In 1948 Zionist militias forcibly expelled more than 800,000 men, women and children from their homeland …
Classic Palestinian-Arab victimhood. Even the New Historians agree there was never a systematic policy of expelling Arabs, not in 1948, when most Arabs left after being called upon to do so by the invading Arab armies, or when hundreds of thousands left in fear of repercussions for past pogroms (i.e. in Safed, where the then thirteen years old Mahmoud Abbas’ family had lived). In a 2001 article by Benny Morris, the New Historian, states: “During the spring and summer of 1948 large scale evacuations were initiated by local Arab leaders and the Arab Higher Committee …”. Ari Shavit, a prominent journalist with Haaretz, in his book “My Promised Land”, provides further examples to support this.

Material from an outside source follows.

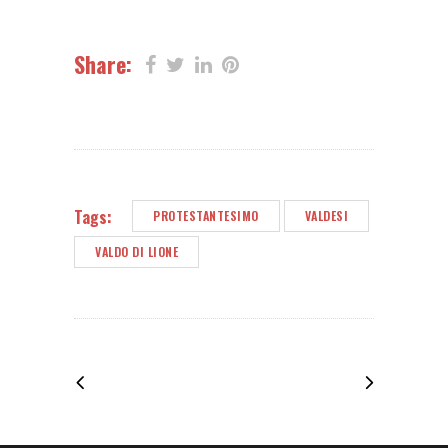
Share:
Tags:
PROTESTANTESIMO
VALDESI
VALDO DI LIONE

The Balfour declaration is not something that can be forgotten. Today, Palestinians number more than 12 million, and are scattered throughout the world.
This is the final example I am going to cite here: there are no “12 million” Palestinians “scattered” around the world. This figure – and the resultant refugee status accorded to them – only exists by virtue of the singular method applied by UNRWA, a UN body that exists solely to cater the Palestinian Arabs. Every other person who became a refugee since the creation of the UN, appears in the statstics of UNHCR. Until they lose their refugee status. But UNRWA Palestinian Arab refugees never lose their refugee status. On the contrary, even their descendants are considered refugees by UNRWA. And UNRWA justifies its existence with the ever growing numbers of refugees, due to this unique method.
Allow me to close on a personal note: in 1970, I became a refugee, when my parents fled communist Hungary. They received an initial loan (a few thousand Swiss Francs) to purchase furniture and to enable them to start a new life. This loan has been repaid to the last cent, within 5 years. I became a Swiss citizen in 1979, served in the Swiss Army, have been paying taxes and excercising my rights as a Swiss citizen, ever since. So, I am personally offended that Arab countries still keep the descendants of Palestinian Arabs in camps (a policy encouraged and enabled by UNRWA), without civil rights, without the popssibility to work for a living. And I am personally offended by a world that tolerates this! Abbas is only a – very visible – symptom of this attitude. It is time, for the world to change its attitudes. It is time to tell Arabs to stop acting like victims, and to get a life: those that are descendants of Palestinian Arabs, but also those who are descentants of Arab that invaded Israel on the day of its creation and have waged wars against her ever since! That would be a lot more helpful than allowing an old fart to attack Britain for the Balfour Declaration – 100 years on!